Take a Bike Tour of Wrigleyville
If you want to see Wrigleyville, but you’re staying downtown and only have so much time to do everything you want to in the city, consider taking the Bobby’s Bike Hike Bikes, Bites, and Brews Tour.
- This tour starts in Streeterville near Navy Pier and takes you all the way up to Wrigleyville.
- You can eat and drink your way through Chicago History and some of its northside neighborhoods.
- Take a photo in front of the Wrigleyville sign and learn about the infamous Chicago Cubs curse of the Billy Goat.
- You can pack Chicago’s legendary foods, history, and a trip to Wrigleyville in a four-hour biking tour.
Frequently Asked Questions About Wrigleyville:
What are the nearest attractions to Wrigleyville?
A: Nearby you can go to a music show at the Metro. You can catch an arthouse film at the Music box Chicago. If you’re into live theater, you can see a show at The Mercury Theater or the Public House Theater.
When is the best time to visit Wrigleyville?
A: Peak season is quite obviously during baseball season from April through October, with the June through August being the busiest. There are special holiday events put on at Wrigley Field from November to December. You can visit Wrigley year-round but might find the weather a bit distasteful from January-March.

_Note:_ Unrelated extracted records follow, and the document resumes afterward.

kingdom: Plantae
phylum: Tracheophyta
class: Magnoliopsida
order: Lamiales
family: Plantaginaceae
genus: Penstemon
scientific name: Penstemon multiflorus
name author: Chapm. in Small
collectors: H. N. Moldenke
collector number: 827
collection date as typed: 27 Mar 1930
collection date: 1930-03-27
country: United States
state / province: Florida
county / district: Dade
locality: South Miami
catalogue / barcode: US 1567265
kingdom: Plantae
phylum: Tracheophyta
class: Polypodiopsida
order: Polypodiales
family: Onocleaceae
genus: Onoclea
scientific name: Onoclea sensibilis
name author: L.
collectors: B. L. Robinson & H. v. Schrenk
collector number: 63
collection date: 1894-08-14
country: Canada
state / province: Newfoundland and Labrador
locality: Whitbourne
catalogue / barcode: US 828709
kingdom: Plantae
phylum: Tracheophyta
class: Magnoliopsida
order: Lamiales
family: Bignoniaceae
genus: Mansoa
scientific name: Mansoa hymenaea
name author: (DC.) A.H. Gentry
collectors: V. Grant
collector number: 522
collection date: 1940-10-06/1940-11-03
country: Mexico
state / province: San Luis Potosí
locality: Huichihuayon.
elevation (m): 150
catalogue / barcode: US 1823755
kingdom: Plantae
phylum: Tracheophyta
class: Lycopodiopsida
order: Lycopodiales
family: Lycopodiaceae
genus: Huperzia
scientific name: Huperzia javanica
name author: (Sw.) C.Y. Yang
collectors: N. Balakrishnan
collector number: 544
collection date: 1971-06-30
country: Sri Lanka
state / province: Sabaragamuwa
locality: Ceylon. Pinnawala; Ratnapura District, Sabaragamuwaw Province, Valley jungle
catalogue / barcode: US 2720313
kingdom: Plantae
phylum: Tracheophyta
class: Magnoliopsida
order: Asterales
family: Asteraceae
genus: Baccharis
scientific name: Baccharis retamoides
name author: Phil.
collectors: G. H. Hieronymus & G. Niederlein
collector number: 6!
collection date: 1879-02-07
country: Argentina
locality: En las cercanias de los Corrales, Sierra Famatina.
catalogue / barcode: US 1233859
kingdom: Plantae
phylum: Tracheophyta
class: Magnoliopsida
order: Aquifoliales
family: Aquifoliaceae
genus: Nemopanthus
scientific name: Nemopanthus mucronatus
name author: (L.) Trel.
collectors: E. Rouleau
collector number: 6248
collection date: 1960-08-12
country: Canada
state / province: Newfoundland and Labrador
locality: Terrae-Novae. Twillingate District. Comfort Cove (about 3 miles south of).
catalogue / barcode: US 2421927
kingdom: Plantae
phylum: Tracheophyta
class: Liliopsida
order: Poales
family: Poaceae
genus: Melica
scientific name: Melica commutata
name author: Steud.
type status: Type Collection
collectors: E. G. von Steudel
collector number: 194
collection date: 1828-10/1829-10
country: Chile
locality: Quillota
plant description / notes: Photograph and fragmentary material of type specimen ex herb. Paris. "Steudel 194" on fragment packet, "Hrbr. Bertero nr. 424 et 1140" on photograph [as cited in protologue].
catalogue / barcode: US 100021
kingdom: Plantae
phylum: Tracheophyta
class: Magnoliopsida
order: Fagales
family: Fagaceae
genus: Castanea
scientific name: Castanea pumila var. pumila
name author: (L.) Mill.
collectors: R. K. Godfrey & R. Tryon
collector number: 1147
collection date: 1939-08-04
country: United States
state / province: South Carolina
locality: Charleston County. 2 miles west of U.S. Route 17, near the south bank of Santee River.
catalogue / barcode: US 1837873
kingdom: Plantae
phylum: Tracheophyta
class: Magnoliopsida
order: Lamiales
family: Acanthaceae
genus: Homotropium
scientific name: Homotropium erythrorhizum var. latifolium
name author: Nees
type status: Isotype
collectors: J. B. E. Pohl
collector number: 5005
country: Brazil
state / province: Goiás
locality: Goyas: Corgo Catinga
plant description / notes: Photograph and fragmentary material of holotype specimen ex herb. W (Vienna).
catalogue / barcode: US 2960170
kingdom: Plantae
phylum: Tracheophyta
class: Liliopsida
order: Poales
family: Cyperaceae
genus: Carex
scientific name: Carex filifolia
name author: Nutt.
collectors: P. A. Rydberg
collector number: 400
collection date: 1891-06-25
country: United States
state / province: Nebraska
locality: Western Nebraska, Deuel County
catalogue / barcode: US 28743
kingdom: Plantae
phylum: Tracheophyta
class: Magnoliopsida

Transportation options in Wrigleyville?
A: The best way to get in and out of Wrigleyville is by taking the CTA Redline. Wrigleyville and Wrigley Stadium are directly off the Addison red line stop. You can take ride shares in and out of the area but those can be pricey, especially if there is any type of event happening at the stadium. Driving in and out of the area is not advised as parking can be difficult and very expensive on game days. A bike is a great option to get around Chicago, and Bobby’s Bike Hike has visitors covered with bike rentals to explore Wrigelyville and the downtown area, as well as bike tours of Wrigleyville and other Chicago neighborhoods.
Wrigleyville has been shaped for over a century by the presence of Wrigley Field. It has been cursed, built up and torn down, shaped and reshaped by new Chicago Cub’s owners, night clubs, and locals. It is a reminder of Chicago’s tribulations and its greatest triumphs, a living symbol of the spirit of a Second City that rose from the ashes of its predecessor. In Wrigleyville, you truly feel like anything is possible with enough determination and support.